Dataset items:
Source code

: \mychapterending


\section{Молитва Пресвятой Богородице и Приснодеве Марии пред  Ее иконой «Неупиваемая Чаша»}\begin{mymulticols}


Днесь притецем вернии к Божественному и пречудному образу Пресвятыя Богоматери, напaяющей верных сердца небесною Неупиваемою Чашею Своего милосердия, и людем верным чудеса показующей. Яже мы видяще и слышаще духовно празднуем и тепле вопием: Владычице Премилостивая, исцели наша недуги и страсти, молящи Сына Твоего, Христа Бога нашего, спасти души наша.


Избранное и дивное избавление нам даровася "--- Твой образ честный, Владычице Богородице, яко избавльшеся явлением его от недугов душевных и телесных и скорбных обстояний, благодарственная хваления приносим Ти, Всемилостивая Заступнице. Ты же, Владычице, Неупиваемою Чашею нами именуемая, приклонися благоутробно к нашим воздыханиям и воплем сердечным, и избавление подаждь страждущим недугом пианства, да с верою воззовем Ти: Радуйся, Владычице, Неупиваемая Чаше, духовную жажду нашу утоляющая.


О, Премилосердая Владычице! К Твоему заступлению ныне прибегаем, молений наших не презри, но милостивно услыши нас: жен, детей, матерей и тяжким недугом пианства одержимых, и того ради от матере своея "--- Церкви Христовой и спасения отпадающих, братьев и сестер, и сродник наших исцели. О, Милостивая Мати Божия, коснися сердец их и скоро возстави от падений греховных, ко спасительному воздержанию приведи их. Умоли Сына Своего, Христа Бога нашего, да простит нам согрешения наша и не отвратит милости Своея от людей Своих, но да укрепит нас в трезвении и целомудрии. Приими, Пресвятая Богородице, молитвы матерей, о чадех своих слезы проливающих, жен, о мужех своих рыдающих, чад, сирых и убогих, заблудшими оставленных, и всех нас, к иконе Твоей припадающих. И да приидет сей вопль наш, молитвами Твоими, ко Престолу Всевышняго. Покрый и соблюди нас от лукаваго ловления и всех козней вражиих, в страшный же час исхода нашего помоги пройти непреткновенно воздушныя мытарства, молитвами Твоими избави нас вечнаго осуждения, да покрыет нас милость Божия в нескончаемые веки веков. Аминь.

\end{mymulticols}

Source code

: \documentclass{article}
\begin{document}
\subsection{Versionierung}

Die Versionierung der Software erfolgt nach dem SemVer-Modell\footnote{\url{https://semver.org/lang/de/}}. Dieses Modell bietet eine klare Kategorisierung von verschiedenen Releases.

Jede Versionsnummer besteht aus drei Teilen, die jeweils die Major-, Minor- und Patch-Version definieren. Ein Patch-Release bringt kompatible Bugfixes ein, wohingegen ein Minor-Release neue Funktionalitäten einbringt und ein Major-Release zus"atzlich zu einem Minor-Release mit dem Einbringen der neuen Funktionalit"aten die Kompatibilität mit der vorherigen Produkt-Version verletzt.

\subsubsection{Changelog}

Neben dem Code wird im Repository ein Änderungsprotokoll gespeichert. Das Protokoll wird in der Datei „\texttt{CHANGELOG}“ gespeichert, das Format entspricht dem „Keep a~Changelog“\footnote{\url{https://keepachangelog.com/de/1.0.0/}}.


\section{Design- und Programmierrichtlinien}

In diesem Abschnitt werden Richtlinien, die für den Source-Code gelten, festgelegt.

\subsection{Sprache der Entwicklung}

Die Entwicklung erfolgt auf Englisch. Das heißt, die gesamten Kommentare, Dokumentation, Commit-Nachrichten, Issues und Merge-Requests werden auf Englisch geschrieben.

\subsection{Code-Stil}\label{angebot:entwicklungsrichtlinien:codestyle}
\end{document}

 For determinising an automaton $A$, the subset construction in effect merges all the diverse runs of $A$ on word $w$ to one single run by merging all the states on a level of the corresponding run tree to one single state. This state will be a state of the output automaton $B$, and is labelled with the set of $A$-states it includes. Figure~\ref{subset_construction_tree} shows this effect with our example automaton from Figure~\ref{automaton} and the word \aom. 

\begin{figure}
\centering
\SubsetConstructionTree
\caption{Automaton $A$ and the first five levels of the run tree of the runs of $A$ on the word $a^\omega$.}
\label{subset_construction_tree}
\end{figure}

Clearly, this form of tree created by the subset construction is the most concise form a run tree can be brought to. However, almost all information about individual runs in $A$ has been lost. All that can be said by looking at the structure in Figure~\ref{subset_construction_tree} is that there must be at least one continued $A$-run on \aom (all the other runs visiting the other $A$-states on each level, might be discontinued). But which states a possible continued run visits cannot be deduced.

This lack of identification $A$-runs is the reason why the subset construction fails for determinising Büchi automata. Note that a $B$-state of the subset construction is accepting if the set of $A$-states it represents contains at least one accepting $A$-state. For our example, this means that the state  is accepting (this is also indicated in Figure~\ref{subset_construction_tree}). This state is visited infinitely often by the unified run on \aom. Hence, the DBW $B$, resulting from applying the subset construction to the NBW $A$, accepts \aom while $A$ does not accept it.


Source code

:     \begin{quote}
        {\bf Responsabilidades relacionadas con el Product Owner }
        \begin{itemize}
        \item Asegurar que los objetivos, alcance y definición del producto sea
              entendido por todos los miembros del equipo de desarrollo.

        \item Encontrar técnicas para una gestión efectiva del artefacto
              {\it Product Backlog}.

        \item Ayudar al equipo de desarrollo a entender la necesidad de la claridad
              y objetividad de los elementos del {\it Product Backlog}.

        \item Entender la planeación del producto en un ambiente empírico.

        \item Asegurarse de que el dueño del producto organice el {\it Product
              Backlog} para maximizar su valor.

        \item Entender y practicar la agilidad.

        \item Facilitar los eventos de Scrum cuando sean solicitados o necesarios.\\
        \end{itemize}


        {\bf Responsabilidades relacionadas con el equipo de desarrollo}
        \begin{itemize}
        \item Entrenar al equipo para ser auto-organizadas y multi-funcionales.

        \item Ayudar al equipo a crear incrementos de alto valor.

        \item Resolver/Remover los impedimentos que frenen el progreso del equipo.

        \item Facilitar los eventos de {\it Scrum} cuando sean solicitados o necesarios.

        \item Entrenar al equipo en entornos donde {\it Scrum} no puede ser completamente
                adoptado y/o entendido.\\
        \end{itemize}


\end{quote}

● WORK TASK
Nothing in the data may be left out. Copy all of it exactly.

● WORKED SOLUTION
Source code

: \mychapterending


\section{Молитва Пресвятой Богородице и Приснодеве Марии пред  Ее иконой «Неупиваемая Чаша»}\begin{mymulticols}


Днесь притецем вернии к Божественному и пречудному образу Пресвятыя Богоматери, напaяющей верных сердца небесною Неупиваемою Чашею Своего милосердия, и людем верным чудеса показующей. Яже мы видяще и слышаще духовно празднуем и тепле вопием: Владычице Премилостивая, исцели наша недуги и страсти, молящи Сына Твоего, Христа Бога нашего, спасти души наша.


Избранное и дивное избавление нам даровася "--- Твой образ честный, Владычице Богородице, яко избавльшеся явлением его от недугов душевных и телесных и скорбных обстояний, благодарственная хваления приносим Ти, Всемилостивая Заступнице. Ты же, Владычице, Неупиваемою Чашею нами именуемая, приклонися благоутробно к нашим воздыханиям и воплем сердечным, и избавление подаждь страждущим недугом пианства, да с верою воззовем Ти: Радуйся, Владычице, Неупиваемая Чаше, духовную жажду нашу утоляющая.


О, Премилосердая Владычице! К Твоему заступлению ныне прибегаем, молений наших не презри, но милостивно услыши нас: жен, детей, матерей и тяжким недугом пианства одержимых, и того ради от матере своея "--- Церкви Христовой и спасения отпадающих, братьев и сестер, и сродник наших исцели. О, Милостивая Мати Божия, коснися сердец их и скоро возстави от падений греховных, ко спасительному воздержанию приведи их. Умоли Сына Своего, Христа Бога нашего, да простит нам согрешения наша и не отвратит милости Своея от людей Своих, но да укрепит нас в трезвении и целомудрии. Приими, Пресвятая Богородице, молитвы матерей, о чадех своих слезы проливающих, жен, о мужех своих рыдающих, чад, сирых и убогих, заблудшими оставленных, и всех нас, к иконе Твоей припадающих. И да приидет сей вопль наш, молитвами Твоими, ко Престолу Всевышняго. Покрый и соблюди нас от лукаваго ловления и всех козней вражиих, в страшный же час исхода нашего помоги пройти непреткновенно воздушныя мытарства, молитвами Твоими избави нас вечнаго осуждения, да покрыет нас милость Божия в нескончаемые веки веков. Аминь.

\end{mymulticols}

Source code

: \documentclass{article}
\begin{document}
\subsection{Versionierung}

Die Versionierung der Software erfolgt nach dem SemVer-Modell\footnote{\url{https://semver.org/lang/de/}}. Dieses Modell bietet eine klare Kategorisierung von verschiedenen Releases.

Jede Versionsnummer besteht aus drei Teilen, die jeweils die Major-, Minor- und Patch-Version definieren. Ein Patch-Release bringt kompatible Bugfixes ein, wohingegen ein Minor-Release neue Funktionalitäten einbringt und ein Major-Release zus"atzlich zu einem Minor-Release mit dem Einbringen der neuen Funktionalit"aten die Kompatibilität mit der vorherigen Produkt-Version verletzt.

\subsubsection{Changelog}

Neben dem Code wird im Repository ein Änderungsprotokoll gespeichert. Das Protokoll wird in der Datei „\texttt{CHANGELOG}“ gespeichert, das Format entspricht dem „Keep a~Changelog“\footnote{\url{https://keepachangelog.com/de/1.0.0/}}.


\section{Design- und Programmierrichtlinien}

In diesem Abschnitt werden Richtlinien, die für den Source-Code gelten, festgelegt.

\subsection{Sprache der Entwicklung}

Die Entwicklung erfolgt auf Englisch. Das heißt, die gesamten Kommentare, Dokumentation, Commit-Nachrichten, Issues und Merge-Requests werden auf Englisch geschrieben.

\subsection{Code-Stil}\label{angebot:entwicklungsrichtlinien:codestyle}
\end{document}

 For determinising an automaton $A$, the subset construction in effect merges all the diverse runs of $A$ on word $w$ to one single run by merging all the states on a level of the corresponding run tree to one single state. This state will be a state of the output automaton $B$, and is labelled with the set of $A$-states it includes. Figure~\ref{subset_construction_tree} shows this effect with our example automaton from Figure~\ref{automaton} and the word \aom. 

\begin{figure}
\centering
\SubsetConstructionTree
\caption{Automaton $A$ and the first five levels of the run tree of the runs of $A$ on the word $a^\omega$.}
\label{subset_construction_tree}
\end{figure}

Clearly, this form of tree created by the subset construction is the most concise form a run tree can be brought to. However, almost all information about individual runs in $A$ has been lost. All that can be said by looking at the structure in Figure~\ref{subset_construction_tree} is that there must be at least one continued $A$-run on \aom (all the other runs visiting the other $A$-states on each level, might be discontinued). But which states a possible continued run visits cannot be deduced.

This lack of identification $A$-runs is the reason why the subset construction fails for determinising Büchi automata. Note that a $B$-state of the subset construction is accepting if the set of $A$-states it represents contains at least one accepting $A$-state. For our example, this means that the state  is accepting (this is also indicated in Figure~\ref{subset_construction_tree}). This state is visited infinitely often by the unified run on \aom. Hence, the DBW $B$, resulting from applying the subset construction to the NBW $A$, accepts \aom while $A$ does not accept it.


Source code

:     \begin{quote}
        {\bf Responsabilidades relacionadas con el Product Owner }
        \begin{itemize}
        \item Asegurar que los objetivos, alcance y definición del producto sea
              entendido por todos los miembros del equipo de desarrollo.

        \item Encontrar técnicas para una gestión efectiva del artefacto
              {\it Product Backlog}.

        \item Ayudar al equipo de desarrollo a entender la necesidad de la claridad
              y objetividad de los elementos del {\it Product Backlog}.

        \item Entender la planeación del producto en un ambiente empírico.

        \item Asegurarse de que el dueño del producto organice el {\it Product
              Backlog} para maximizar su valor.

        \item Entender y practicar la agilidad.

        \item Facilitar los eventos de Scrum cuando sean solicitados o necesarios.\\
        \end{itemize}


        {\bf Responsabilidades relacionadas con el equipo de desarrollo}
        \begin{itemize}
        \item Entrenar al equipo para ser auto-organizadas y multi-funcionales.

        \item Ayudar al equipo a crear incrementos de alto valor.

        \item Resolver/Remover los impedimentos que frenen el progreso del equipo.

        \item Facilitar los eventos de {\it Scrum} cuando sean solicitados o necesarios.

        \item Entrenar al equipo en entornos donde {\it Scrum} no puede ser completamente
                adoptado y/o entendido.\\
        \end{itemize}


\end{quote}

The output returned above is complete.